There is a limited number of ideas that hold up under examination, however insistent, repeated, or challenging. One of these, so far, is "Everything in the universe attracts everything else with a constant and unfailing force". We know it here as gravity. In our solar system, the planets zoom about in elliptical orbits that slowly decay over time. Eventually, the sun will win and swallow the planets. Further out, all the stars attract all the others, affecting the motions of stars within groups of stars (galaxies), within groups of groups of stars (galaxy clusters). The attractive nature of stuff, or matter, cannot be denied.

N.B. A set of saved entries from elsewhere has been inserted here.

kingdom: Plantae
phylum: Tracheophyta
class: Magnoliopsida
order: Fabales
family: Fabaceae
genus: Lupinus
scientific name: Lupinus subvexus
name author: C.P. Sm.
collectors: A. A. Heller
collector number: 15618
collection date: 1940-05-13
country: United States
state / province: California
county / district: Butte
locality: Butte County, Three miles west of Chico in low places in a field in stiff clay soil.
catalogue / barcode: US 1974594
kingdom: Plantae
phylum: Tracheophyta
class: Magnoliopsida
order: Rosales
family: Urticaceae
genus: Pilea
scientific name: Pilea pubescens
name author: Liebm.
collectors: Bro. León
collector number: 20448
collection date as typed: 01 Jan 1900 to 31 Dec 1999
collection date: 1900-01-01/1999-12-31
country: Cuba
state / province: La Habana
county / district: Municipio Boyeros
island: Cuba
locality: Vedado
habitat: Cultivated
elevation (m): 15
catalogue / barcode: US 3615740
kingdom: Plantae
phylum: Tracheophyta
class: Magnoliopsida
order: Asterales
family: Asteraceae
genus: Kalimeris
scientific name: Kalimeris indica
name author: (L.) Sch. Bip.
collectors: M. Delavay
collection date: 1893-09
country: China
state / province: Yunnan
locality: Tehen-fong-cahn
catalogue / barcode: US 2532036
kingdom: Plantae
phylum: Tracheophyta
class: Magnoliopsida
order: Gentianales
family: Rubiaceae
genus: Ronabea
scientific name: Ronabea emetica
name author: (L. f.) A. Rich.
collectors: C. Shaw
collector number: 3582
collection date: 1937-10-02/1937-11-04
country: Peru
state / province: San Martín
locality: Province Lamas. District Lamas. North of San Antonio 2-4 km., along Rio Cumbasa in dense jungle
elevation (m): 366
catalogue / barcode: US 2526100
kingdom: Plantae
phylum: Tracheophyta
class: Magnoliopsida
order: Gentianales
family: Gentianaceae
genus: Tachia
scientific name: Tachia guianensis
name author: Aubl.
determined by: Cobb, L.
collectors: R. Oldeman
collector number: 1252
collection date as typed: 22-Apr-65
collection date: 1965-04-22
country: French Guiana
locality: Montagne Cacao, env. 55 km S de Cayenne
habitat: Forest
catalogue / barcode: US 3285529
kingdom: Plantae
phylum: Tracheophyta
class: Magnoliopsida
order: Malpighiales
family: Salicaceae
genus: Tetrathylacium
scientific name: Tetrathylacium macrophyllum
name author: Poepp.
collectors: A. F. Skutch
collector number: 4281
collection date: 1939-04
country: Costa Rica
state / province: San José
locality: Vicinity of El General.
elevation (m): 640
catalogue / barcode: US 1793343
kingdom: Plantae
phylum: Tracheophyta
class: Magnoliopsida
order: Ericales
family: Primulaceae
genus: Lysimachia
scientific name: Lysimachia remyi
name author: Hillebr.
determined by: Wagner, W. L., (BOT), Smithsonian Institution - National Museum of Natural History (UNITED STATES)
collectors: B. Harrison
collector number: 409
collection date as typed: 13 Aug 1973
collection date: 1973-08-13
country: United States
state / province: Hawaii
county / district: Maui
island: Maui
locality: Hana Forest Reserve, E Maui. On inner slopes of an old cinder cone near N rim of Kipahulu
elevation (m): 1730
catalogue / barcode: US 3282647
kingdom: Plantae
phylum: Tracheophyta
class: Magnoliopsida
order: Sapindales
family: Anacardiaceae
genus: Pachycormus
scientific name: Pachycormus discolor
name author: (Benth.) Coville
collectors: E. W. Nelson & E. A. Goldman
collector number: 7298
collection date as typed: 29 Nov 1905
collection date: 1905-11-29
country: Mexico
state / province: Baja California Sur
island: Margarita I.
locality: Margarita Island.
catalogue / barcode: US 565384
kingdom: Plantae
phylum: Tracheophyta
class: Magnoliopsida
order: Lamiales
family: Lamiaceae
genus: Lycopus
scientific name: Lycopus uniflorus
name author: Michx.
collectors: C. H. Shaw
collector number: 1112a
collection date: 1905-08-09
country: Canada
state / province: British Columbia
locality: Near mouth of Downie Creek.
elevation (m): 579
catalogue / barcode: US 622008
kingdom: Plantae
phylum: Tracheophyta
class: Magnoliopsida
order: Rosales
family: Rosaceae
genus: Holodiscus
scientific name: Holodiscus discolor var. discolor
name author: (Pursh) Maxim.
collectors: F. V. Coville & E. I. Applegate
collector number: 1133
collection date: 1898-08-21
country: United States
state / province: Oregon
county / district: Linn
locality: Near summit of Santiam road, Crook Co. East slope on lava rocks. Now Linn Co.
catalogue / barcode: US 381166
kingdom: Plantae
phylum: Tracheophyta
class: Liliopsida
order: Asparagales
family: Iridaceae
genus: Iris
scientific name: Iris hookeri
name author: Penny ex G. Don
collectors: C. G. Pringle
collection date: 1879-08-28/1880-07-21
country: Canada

Since stuff accounts for the motion of stuff in a well-behaved way, astronomers can use mathematical formulas (ranging from simple to elaborate) to map these motions, and to determine where all these objects are located. Of course, as a first approximation we can begin with the naked eye, as humans have done for millennia. We can see an impressive amount on a clear, moonless night. And we are quite sure that most, maybe all, of the stars we see have more stuff orbiting around them, ranging from dust to planets. But what about the rest of space, where there are no visible objects of which we are aware? Apparently something in "empty" space also affects the motions of celestial bodies -- something called dark matter. It may be spread so evenly, or have such elusive properties, that it can never be found by our very sophisticated instruments. However, indirect evidence says it exists nonetheless, this elusive matter, this condensed energy.
So there you have it -- stuff, whether visible or invisible, attracts. This principle is as commonplace as a falling apple, and as enigmatic as dark matter. Yet lest you attribute too much power to this wonderful force called gravity, keep in mind Einstein's wry disclaimer: "Gravity cannot be held responsible for people falling in love".